His goal became to run from his town to the next, uphill, three miles. The first day he ran along the road for one mile and couldn't go on. Tomorrow, he thought, my goal is to go 100 meters farther.

For three weeks Thomas tried running to the next town, each day getting closer. He set his goal at running to the sign denoting the city limits.

"I will never forget this," Thomas Dooley said. "The last 200 yards I saw the sign. My legs were dead. I thought, 'I am so tired but I have to go on.' I hit the sign and I said, 'Yeah! I got my goal.' It was like Rocky in the movie."

It's a fitting reference for a man who grew up in Germany yearning for America, whose personal philosophy so well meshes with the American notion that if you work hard, then you can begin to achieve your dreams.

Dooley, a new American citizen and the most experienced player on the U.S. World Cup soccer team, is living his dream every day. His dream's edges have been pushed to places where he willed them and his goals--ever changing--are met daily with a headlong rush of enthusiasm.

His life has been so profoundly altered that he can't even see where he came from, only where he wants to go.

*

\o7 Change your thoughts and you change your destiny.\f7

"The Power of Your Subconscious Mind"

*

Something was missing and Thomas Dooley was troubled by the loss. He was 17 and he had been dutifully doing what was expected of him all his life. He was moving, but he had no direction.

"My brother and I were playing on a team in the worst league, the 11th division," he said. "Every Friday and Saturday night we went to a discotheque and drank beer and smoked. It's normal, but the next day we had a game. We talked about this and decided no more drinking and no more smoking.
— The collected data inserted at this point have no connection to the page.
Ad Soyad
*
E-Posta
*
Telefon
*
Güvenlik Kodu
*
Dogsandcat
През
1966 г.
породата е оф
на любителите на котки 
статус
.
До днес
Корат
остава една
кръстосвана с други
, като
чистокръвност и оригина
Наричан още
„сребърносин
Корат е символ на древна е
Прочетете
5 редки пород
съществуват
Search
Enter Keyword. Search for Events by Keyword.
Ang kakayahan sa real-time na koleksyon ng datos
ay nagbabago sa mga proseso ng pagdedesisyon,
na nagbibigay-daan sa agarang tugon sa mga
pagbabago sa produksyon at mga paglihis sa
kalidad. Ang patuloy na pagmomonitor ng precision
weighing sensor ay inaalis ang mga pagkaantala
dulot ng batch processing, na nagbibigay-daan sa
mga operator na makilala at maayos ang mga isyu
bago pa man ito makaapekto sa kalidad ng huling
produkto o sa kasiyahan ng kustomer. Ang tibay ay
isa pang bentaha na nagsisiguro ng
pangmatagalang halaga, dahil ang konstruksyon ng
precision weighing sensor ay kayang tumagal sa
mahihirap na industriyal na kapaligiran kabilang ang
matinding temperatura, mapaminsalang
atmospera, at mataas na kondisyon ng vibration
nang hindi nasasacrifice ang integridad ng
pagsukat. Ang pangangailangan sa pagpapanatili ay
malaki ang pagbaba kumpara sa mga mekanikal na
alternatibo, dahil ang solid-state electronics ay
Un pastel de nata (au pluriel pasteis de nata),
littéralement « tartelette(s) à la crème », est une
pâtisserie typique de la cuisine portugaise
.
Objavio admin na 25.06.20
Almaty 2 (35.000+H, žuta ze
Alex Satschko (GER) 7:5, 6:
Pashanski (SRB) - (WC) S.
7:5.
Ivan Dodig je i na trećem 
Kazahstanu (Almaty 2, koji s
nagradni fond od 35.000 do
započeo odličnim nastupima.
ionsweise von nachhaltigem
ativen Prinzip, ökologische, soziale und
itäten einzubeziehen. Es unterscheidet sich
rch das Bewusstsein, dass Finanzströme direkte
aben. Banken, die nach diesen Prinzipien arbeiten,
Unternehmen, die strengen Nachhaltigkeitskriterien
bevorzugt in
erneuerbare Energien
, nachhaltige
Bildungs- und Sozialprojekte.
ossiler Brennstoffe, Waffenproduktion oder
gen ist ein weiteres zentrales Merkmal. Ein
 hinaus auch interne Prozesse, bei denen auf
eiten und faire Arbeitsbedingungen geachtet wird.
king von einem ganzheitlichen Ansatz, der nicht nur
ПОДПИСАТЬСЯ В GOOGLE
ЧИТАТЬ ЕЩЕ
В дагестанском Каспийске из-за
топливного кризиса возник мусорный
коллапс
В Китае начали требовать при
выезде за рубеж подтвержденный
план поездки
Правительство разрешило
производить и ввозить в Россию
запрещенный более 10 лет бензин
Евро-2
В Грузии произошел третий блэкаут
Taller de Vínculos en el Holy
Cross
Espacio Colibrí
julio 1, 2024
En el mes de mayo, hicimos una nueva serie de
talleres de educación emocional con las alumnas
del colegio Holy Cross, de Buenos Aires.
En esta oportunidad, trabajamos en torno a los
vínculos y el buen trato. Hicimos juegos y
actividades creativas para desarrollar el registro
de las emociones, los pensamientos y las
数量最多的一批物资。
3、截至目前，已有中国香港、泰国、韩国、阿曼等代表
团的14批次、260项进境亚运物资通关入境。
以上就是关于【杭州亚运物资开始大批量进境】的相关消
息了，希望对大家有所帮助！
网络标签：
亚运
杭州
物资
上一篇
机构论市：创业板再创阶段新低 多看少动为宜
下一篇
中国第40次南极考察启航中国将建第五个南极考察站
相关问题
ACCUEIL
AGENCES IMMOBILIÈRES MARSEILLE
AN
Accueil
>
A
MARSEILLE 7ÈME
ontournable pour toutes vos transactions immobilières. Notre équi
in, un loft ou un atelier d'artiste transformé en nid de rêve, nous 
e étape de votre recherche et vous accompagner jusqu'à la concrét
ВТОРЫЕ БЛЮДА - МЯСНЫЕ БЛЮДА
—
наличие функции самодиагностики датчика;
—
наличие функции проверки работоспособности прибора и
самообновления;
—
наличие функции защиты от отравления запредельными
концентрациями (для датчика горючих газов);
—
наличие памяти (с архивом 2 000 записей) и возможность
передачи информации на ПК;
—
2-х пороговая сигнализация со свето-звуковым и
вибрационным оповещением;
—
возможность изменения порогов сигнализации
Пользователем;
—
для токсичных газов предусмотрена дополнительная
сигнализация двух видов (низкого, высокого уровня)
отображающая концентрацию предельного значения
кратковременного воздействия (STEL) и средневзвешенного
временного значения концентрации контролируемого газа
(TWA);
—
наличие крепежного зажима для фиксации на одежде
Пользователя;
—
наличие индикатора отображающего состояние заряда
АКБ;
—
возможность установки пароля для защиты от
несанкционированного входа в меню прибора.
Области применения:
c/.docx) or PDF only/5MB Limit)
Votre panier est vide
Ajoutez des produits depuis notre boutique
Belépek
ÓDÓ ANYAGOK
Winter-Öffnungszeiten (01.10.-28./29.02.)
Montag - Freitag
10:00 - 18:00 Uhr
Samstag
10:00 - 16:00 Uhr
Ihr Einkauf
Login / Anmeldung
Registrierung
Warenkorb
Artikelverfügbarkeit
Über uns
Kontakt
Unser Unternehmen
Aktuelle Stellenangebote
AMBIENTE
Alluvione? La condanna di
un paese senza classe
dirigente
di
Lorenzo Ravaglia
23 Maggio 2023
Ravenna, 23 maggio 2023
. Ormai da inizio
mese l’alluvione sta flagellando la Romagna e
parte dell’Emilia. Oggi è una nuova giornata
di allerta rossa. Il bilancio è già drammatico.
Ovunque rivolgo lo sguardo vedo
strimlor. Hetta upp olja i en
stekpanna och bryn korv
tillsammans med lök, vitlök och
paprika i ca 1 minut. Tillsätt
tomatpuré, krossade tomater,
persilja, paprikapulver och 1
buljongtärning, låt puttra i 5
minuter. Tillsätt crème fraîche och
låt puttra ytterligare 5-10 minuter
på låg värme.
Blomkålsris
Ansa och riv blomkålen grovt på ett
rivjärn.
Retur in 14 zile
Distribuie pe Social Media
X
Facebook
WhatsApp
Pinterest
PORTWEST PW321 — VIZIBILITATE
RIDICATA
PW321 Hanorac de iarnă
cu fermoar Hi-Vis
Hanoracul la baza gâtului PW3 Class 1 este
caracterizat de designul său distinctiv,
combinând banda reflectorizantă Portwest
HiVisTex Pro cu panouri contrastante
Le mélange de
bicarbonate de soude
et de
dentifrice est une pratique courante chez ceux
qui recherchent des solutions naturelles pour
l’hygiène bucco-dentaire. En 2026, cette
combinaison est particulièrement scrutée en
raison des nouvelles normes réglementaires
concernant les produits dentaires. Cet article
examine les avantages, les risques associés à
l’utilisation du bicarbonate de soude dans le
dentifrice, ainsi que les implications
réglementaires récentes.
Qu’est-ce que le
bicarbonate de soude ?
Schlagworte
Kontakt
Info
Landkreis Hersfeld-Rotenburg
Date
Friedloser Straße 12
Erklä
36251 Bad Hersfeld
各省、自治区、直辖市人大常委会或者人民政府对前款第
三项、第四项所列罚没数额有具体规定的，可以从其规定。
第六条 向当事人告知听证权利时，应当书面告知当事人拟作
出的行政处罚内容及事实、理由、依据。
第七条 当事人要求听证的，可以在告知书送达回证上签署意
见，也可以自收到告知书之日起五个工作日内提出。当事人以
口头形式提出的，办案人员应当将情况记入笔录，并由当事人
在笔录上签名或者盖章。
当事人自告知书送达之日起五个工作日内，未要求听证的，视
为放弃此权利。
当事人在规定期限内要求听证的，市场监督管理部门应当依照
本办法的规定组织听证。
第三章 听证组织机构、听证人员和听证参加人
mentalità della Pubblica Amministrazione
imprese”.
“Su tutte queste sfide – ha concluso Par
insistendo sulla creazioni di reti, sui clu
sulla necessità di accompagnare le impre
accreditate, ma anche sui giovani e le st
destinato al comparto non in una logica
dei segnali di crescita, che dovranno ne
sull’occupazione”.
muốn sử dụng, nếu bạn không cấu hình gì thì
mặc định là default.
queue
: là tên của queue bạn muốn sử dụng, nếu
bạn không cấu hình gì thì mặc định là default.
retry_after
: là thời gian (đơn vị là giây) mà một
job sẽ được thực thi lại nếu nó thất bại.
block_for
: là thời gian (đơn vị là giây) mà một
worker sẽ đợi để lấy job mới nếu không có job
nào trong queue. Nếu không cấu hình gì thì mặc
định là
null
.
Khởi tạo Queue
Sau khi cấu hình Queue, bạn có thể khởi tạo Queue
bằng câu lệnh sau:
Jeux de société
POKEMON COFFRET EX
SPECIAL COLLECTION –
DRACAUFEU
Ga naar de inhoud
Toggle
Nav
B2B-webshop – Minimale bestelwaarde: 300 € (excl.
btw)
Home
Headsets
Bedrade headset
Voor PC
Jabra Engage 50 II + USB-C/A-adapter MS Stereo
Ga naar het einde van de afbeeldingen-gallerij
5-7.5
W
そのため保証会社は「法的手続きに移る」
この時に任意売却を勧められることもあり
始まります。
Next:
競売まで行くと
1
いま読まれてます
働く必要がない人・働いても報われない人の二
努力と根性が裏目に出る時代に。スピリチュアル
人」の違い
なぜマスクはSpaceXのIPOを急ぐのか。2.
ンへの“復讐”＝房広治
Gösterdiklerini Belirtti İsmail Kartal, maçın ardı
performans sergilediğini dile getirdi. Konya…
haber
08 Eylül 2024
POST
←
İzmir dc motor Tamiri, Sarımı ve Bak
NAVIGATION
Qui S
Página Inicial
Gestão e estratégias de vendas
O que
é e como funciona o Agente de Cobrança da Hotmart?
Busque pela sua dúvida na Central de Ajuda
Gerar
I have to work. I need more training. I need a plan."

He planned to get out of the life he was in. He was a highly skilled toolmaker, working from 6 a.m. until 2:30. Then he went home and watched television and played soccer. At that rate, he was going to do, for the rest of his life, what his uncles and his stepfather had done: What was expected, day after monotonous day.

Something was missing. One day a friend called Dooley to his office and sat him down.

"Is this what you are going to do with your life, work at a factory?" his friend asked. "Don't you want more?"

He handed Dooley a small paperback book, "The Power of Your Subconscious Mind," by Joseph Murphy.

Dooley read the book. And re-read it. He carried it with him and read certain parts during the day. He had found a plan. He had a goal. He would change his life. He would quit the factory and go to the university and study architecture and he and Steven would move up to a higher soccer league, where there were good fields to play on and real linesmen.

He changed the way he saw his world and the way he thought about it.

Along the way, inevitably, he saw that his world had changed. He began to notice that those around him always talked about what they couldn't do, what was not possible and how they had failed. Dooley only wanted to be around positive-thinking people. He became aware that his infectious good nature was at odds with the manner of the majority, those who would not look one another in the eye and brooded on their bad luck.

"In America, anything is possible," Dooley said, sitting in the bright sunshine of the U.S. team's training complex in Mission Viejo. "In Germany, most people look only one way. They say, 'I can't do that.' I say, 'Why can't you do that? You can do everything. You only have to believe in it and you have to do something.'

"Germany is a small country and a good business country. The business leaders are guys like Americans--they think positive. They have goals. I changed my mentality. I began to think that way."

With his book as his guide and a head full of goals, Dooley set out on his new life. He had dreamed of playing in a higher division and soon he and Steven were sold to a third-division club. Then he moved to FC Homburg in the second division.